Шахт уже вопил на все здание.
— И здесь мне приходится мириться с таким бесчестным, недостойным человека, бесстыжим обращением!!! Даже в концлагере меня не заставляли делать уборку в своей камере и поворачиваться то на правый, то на левый бок, чтобы не мог уснуть!
Шахт сидел передо мной с покрасневшим лицом, кусая губы и трясясь от возбуждения. Некоторое время спустя он примирительно произнес:
— Мне жаль, что вот так пришлось все излагать, но это моя точка зрения, и я ее не изменю. Я не желаю иметь ничего общего со всеми этими американскими причудами. Даже на церковную службу больше не пойду.
Камера Геринга. Подавленный и обиженный Геринг, дрожа, как наказанный за провинность ребенок, спросил меня, за что его так наказали. Он не ошибся, предположив, что всему виной его вызывающее поведение на суде.
— Неужели вы не понимаете, что все эти шуточки, все эти штучки-дрючки — юмор висельника, не более того. Вы думаете, мне приятно сидеть тут и выслушивать все эти сыплющиеся на нас со всех сторон обвинения? Нам необходима какая-то отдушина. Если бы я их время от времени не встряхивал своими хохмами, то очень скоро кое-кто из них сломался бы окончательно.
Все это говорилось вполголоса и с искренней обидой.
Я сказал Герингу, что, насколько я понимаю, ему представляется, что, находясь вне своей камеры и общаясь с остальными обвиняемыми, он должен вести себя по-другому, чем в се стенах.
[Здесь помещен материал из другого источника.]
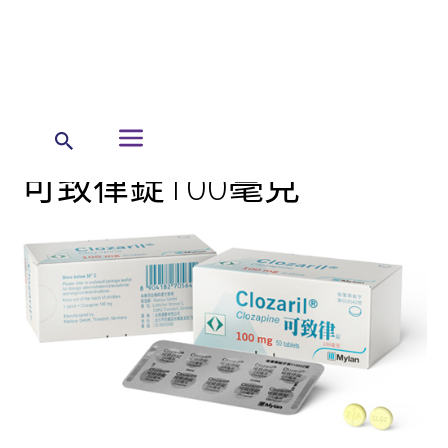
← 首頁
暉致產品
處方藥產品列表
可致律錠100毫克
Сказал и о том, что почти уверен, что за всей его бравадой скрывалась и солидная доля пристыженности. На сей раз Геринг не возражал мне и вообще всячески демонстрировал свое послушание, чего я не мог припомнить за весь период своих с ним встреч, хотя не сомневался в том, что его нынешняя линия поведения была продиктована в значительной степени голым расчетом.
— Естественно — психолог такое в состоянии понять, — признал он. — Но полковник — не психолог. Вы думаете, я в тиши этой камеры не корю себя постоянно и не сожалею о том, что не избрал в жизни другой путь, который бы не привел вот к такому концу?
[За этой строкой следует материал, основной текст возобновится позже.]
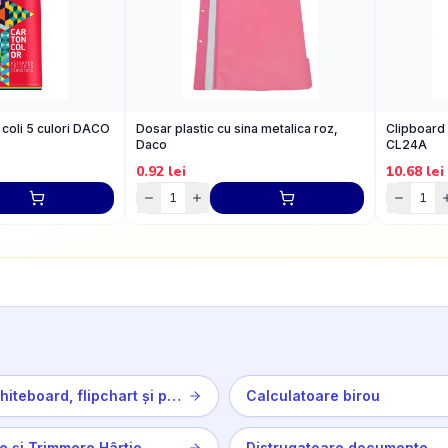
 coli 5 culori DACO
Dosar plastic cu sina metalica roz,
Clipboard
Daco
CL24A
0.92
lei
10.68
lei
Table whiteboard, flipchart și panouri de plută
Calculatoare birou
ne și Trimmere Hârtie
Distrugatoare documente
Это было очень схоже с тем, что он писал своей жене в письме от 28 октября. И эти излияния чувств весьма существенно отличались от того самодовольства и демонстраций героической преданности своему фюреру, которые Геринг столь охотно навязывал публике, в особенности представителям прессы.
Я сказал ему, что обвиняемым, скорее всего, и обедать придется в одиночестве. Он попросил меня обратиться от его имени к полковнику с просьбой хотя бы за едой дать возможность обвиняемым перекинуться словом, и не скрывал своей озабоченности тем, что теперь окажется полностью отрезанным от остальных своих коллег, что в свою очередь лишит его возможности, как прежде, воздействовать на них.
Камера Шпеера. Шпеер выразил удовлетворение новыми правилами для обвиняемых, в соответствии с которыми им даже на прогулках воспрещалось общение между собой.
— Это распоряжение появилось именно тогда, когда очень многие стали выражать свою обеспокоенность усиливавшимся диктатом Геринга и когда его давление на остальных стало очевидным. Так, пару дней назад он, подойдя к Функу во время прогулки на тюремном дворе, заявил последнему, что, дескать, его участь предрешена, посему отныне все обязаны поддерживать его, Геринга, и обеспечить ему достойную смерть мученика. Функу, по мнению Геринга, сожалеть не о чем, ибо со временем — и неважно, когда это произойдет, пусть даже полвека спустя — Германия поднимется, и благодарные потомки захоронят их останки в мраморных гробах в склепах национального мемориала.